>> Begin Page excerpt

With Internet a new community of historians is born.  The digital web changes the rules of socialition in the community of historians. The national communities of historians will still be important, but the international community will be closer, more important as debate and global communication will be easier and freer, in every field and for historians as a whole. The formation of the new paradigms under way will benefit from the web (E-mail, WEB sites, news groups and chatlines) as the distribution of users (and of the languages involved) becomes really international.

 


 - With globalisation,world historiography turns more policentric. Western historiographies in the 19th and 20th centuries have always had a focal centre (Germany, France, the United Kingdom. . . ). In 1993, in the First Conference ‘History Under  Debate’, Peter Burke claimed that , right now, renewal is to be found in the periphery. True and we add: what is important now is that each historiography develops its capacity to think for itself, free of ‘colonial’ bounds, but, and this is important, with a close knowledge of what is happening in the world ( more accessible now thanks to new technologies). There is no longer a great centre pushing changes ahead. Any historiography may become the centre of a proposal. From the United States there has somehow been an attempt to reproduce old dependencies, but it will not be easy to extend the North American world hegemony from film-making to the academic world, and even less likely to the field of human and social sciences, once we have left behind the ‘cold war’ and when we are so sensitive to what regards our national identities, as post-colonial historiographies and the ‘subordinate studies’ in India and other countries demonstrate and which attest to what extent historiographial decentralisation and decolonisation already belong to the new global paradigm.

>> End Page excerpt
>> Begin Data block

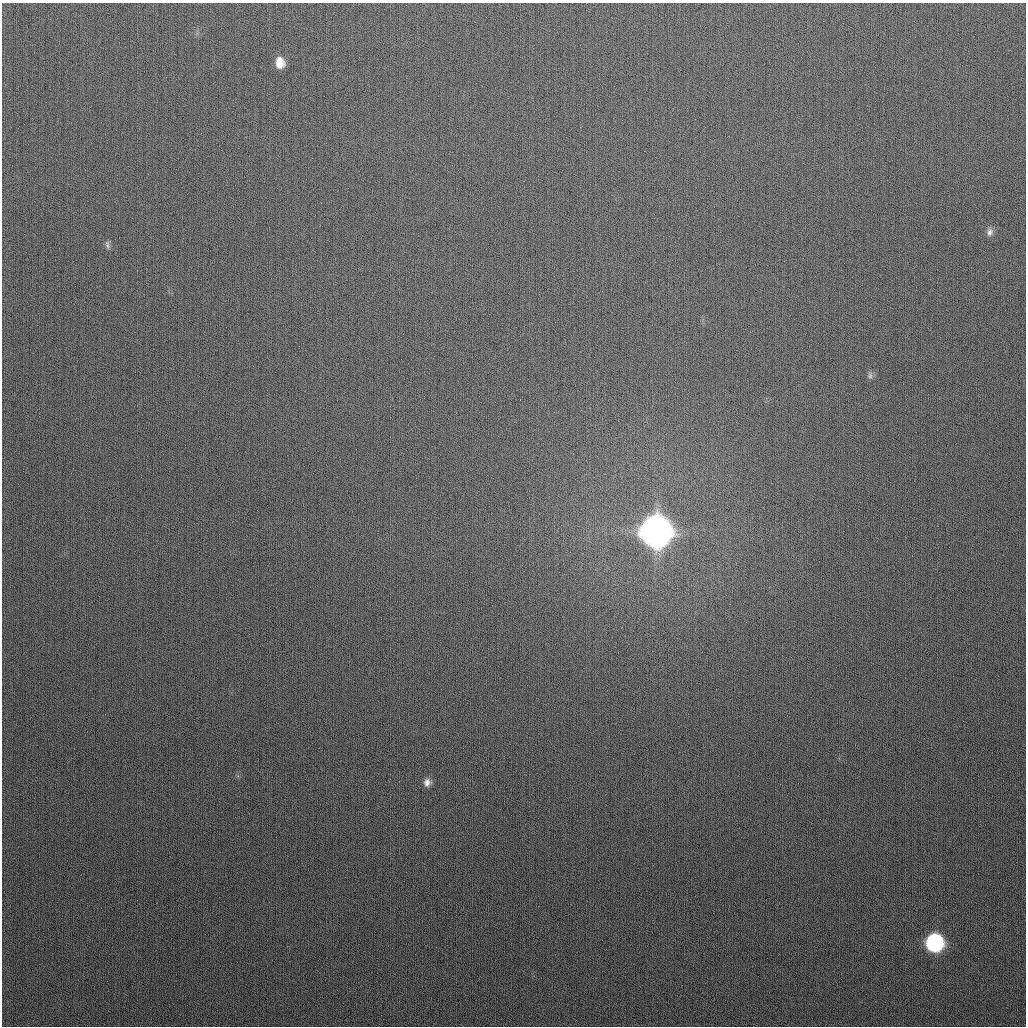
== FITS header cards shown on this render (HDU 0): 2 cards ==
NAXIS1  =                 1024
NAXIS2  =                 1024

>> End Data block

Brief 1 => Copy the historiography passage word for word, starting with "With Internet a" and going on through "becomes really international.".
Brief 2 => Carry the passage on historiography further, picking up after its final sentence.
The data above is separate from the passage on historiography.

Written reply 1 =>
With Internet a new community of historians is born.  The digital web changes the rules of socialition in the community of historians. The national communities of historians will still be important, but the international community will be closer, more important as debate and global communication will be easier and freer, in every field and for historians as a whole. The formation of the new paradigms under way will benefit from the web (E-mail, WEB sites, news groups and chatlines) as the distribution of users (and of the languages involved) becomes really international.

Written reply 2 =>
 

   2.- Cultural and educative demands that will condition the 21st century: the historian’s answer. We are experiencing a return- still a timid one- to formative and humanistic values[22] which should not go unnoticed. It is a consequence of the retreat of the economicism and neoliberal technocraticism that characterised the eighties and  part of the nineties. In some countries like Spain, the role of history and humanities is being  considered anew[23]. The proponents of the ‘middle road’ between neoliberlism and socialism,Tony Blair and Bill Clinton, made education  their chief cause in their latest political ( and successful) campaigns in the United Kingdom and the United States. New values and challenges are becoming established for the role of history in the new century: how should historical research be conducted in the multicultural, multiracial and multinational century of globalisation?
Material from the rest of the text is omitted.